PROMPT: Revise the items below so that "reference time value" becomes "expected time value" everywhere it appears, keeping every other part the same.

## START DATA TO USE

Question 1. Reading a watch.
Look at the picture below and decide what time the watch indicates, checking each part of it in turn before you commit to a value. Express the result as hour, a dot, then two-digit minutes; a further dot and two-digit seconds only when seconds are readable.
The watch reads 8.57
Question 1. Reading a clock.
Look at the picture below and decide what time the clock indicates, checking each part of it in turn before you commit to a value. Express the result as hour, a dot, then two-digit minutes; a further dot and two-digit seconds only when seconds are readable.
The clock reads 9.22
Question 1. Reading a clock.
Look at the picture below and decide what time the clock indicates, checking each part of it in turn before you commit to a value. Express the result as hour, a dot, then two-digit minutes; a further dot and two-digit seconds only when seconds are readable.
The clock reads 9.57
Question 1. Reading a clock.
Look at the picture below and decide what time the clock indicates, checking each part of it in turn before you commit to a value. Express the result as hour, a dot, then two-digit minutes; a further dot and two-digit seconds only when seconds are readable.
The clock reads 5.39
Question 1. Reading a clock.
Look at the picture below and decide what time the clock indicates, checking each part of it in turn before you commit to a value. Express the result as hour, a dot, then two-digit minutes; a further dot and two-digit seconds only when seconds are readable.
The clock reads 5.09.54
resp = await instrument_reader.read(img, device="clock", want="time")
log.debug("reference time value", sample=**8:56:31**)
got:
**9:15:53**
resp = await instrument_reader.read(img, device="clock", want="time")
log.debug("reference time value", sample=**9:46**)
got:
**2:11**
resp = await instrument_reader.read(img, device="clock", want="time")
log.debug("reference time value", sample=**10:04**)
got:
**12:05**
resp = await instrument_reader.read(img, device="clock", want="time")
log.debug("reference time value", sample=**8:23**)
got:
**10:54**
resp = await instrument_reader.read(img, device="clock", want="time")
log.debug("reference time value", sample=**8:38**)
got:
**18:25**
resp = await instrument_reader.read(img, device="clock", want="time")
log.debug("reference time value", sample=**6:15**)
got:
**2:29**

## END DATA TO USE

FINAL ANSWER:
Question 1. Reading a watch.
Look at the picture below and decide what time the watch indicates, checking each part of it in turn before you commit to a value. Express the result as hour, a dot, then two-digit minutes; a further dot and two-digit seconds only when seconds are readable.
The watch reads 8.57
Question 1. Reading a clock.
Look at the picture below and decide what time the clock indicates, checking each part of it in turn before you commit to a value. Express the result as hour, a dot, then two-digit minutes; a further dot and two-digit seconds only when seconds are readable.
The clock reads 9.22
Question 1. Reading a clock.
Look at the picture below and decide what time the clock indicates, checking each part of it in turn before you commit to a value. Express the result as hour, a dot, then two-digit minutes; a further dot and two-digit seconds only when seconds are readable.
The clock reads 9.57
Question 1. Reading a clock.
Look at the picture below and decide what time the clock indicates, checking each part of it in turn before you commit to a value. Express the result as hour, a dot, then two-digit minutes; a further dot and two-digit seconds only when seconds are readable.
The clock reads 5.39
Question 1. Reading a clock.
Look at the picture below and decide what time the clock indicates, checking each part of it in turn before you commit to a value. Express the result as hour, a dot, then two-digit minutes; a further dot and two-digit seconds only when seconds are readable.
The clock reads 5.09.54
resp = await instrument_reader.read(img, device="clock", want="time")
log.debug("expected time value", sample=**8:56:31**)
got:
**9:15:53**
resp = await instrument_reader.read(img, device="clock", want="time")
log.debug("expected time value", sample=**9:46**)
got:
**2:11**
resp = await instrument_reader.read(img, device="clock", want="time")
log.debug("expected time value", sample=**10:04**)
got:
**12:05**
resp = await instrument_reader.read(img, device="clock", want="time")
log.debug("expected time value", sample=**8:23**)
got:
**10:54**
resp = await instrument_reader.read(img, device="clock", want="time")
log.debug("expected time value", sample=**8:38**)
got:
**18:25**
resp = await instrument_reader.read(img, device="clock", want="time")
log.debug("expected time value", sample=**6:15**)
got:
**2:29**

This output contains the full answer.